Some years ago I was in what I would call a toxic relationship. After years spent with a wonderful partner had ended I went straight into something that was both soul destroying and dangerous for my mental health.
I was told on a regular basis that I was a bad person, I was selfish, I wasn’t good enough, I treated people badly and I made bad choices. For someone who was in a very delicate state this was overwhelming, these negative affirmations made their way into my mind and created a new personality that I did not recognise. Eventually I believed them all, I was bad and bad things would happen to me, I didn’t deserve loving friends and I was selfish. Like magic this new personality managed to fulfil those prophecies. I started to loose friends, became more isolated and made extremely bad choices for myself. Even after I managed to escape the ‘relationship’ I still believed I was that person and I acted like it. All that negativity created for me a negative life.
I can safely admit now I was miserable, more miserable than I had ever been, and lonely. I felt no one understood me and I was desperate for love. That desperation either drove people away or attracted a very wrong sort of person. Luckily I wasn’t in this cycle for long, I managed to pull my head above the crashing waves of self-hatred and see the shore.
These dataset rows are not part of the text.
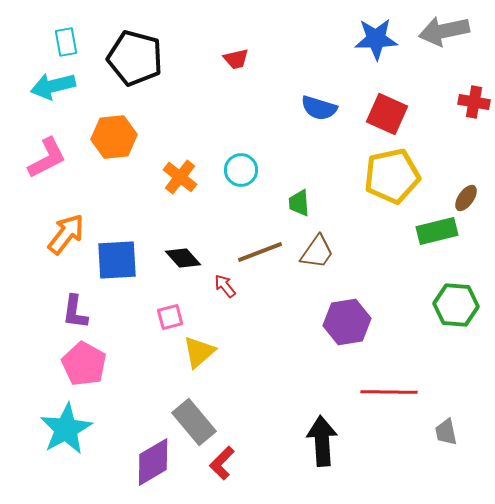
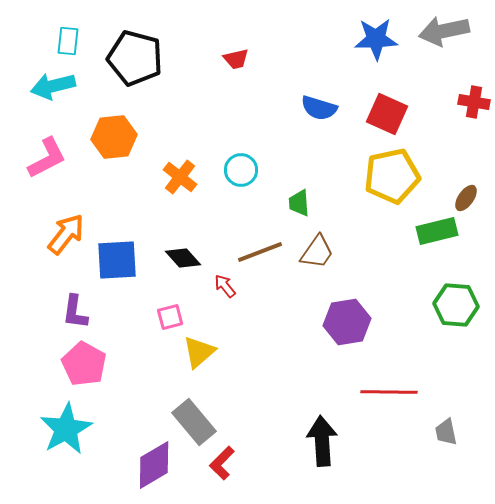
cyan rectangle: moved 2 px right, 1 px up; rotated 16 degrees clockwise
purple diamond: moved 1 px right, 3 px down
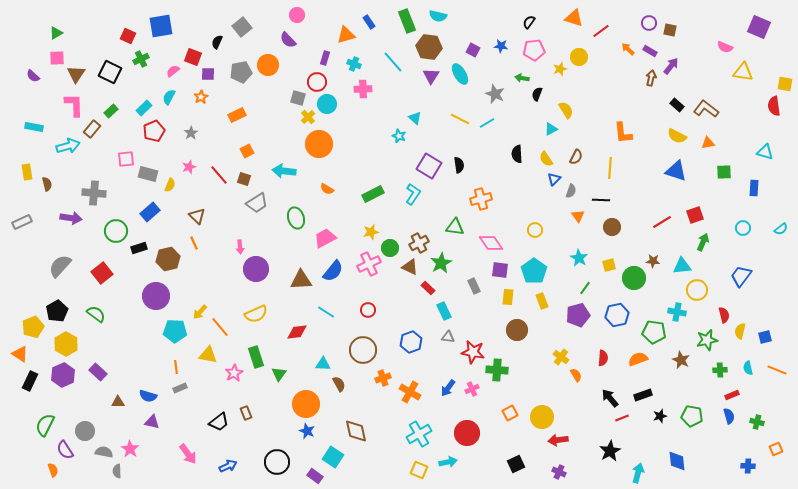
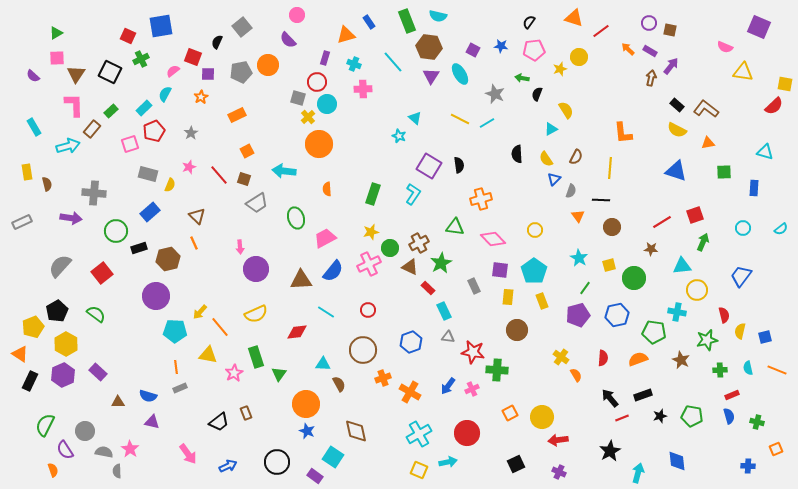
cyan semicircle at (169, 97): moved 4 px left, 3 px up
red semicircle at (774, 106): rotated 126 degrees counterclockwise
cyan rectangle at (34, 127): rotated 48 degrees clockwise
yellow semicircle at (677, 136): moved 6 px up
pink square at (126, 159): moved 4 px right, 15 px up; rotated 12 degrees counterclockwise
orange semicircle at (327, 189): rotated 56 degrees clockwise
green rectangle at (373, 194): rotated 45 degrees counterclockwise
pink diamond at (491, 243): moved 2 px right, 4 px up; rotated 10 degrees counterclockwise
brown star at (653, 261): moved 2 px left, 12 px up
blue arrow at (448, 388): moved 2 px up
A lot of this had to do with making new friends, I found new people in my life who seemed to love me just as I was, flaws and all. I also began to write again, practise a bit of yoga and go to the gym regularly. I slowly found myself again, began to build bridges with those I had hurt and become the type of person I had always wanted to be. Don’t get me wrong it wasn’t easy. Another failed relationship and a few more rows with friends and family out of the way and I was close to being on dry land again.
It’s been years now since I was building this negative world around me and although I am safely on the shore of happiness I can still see the waves from where I sit. I can still hear the crashing of self-doubt, feel the pull of the negative tide, and I never take for granted that I am safe from the storm. Instead I chose to build a life of positive energy, I chose happiness ever day instead of anger and fear. I cherish those around me and accept that although there will be bad times, how I chose to live my life will inevitably create my future. I truly believe we attract what we put out into the world. I also believe that if you constantly expect the worst from people and life then you will probably get it.
I start each day with gratitude and focus on the positive, to quote one of my cheesy film guilty pleasures ‘I’m happy every day, not all day everyday but everyday’. If this isn’t true for you, if there is not one piece of happiness in the space of 24 hours then I challenge you to change that. Make a decision to build a better live, no its not easy but you deserve it.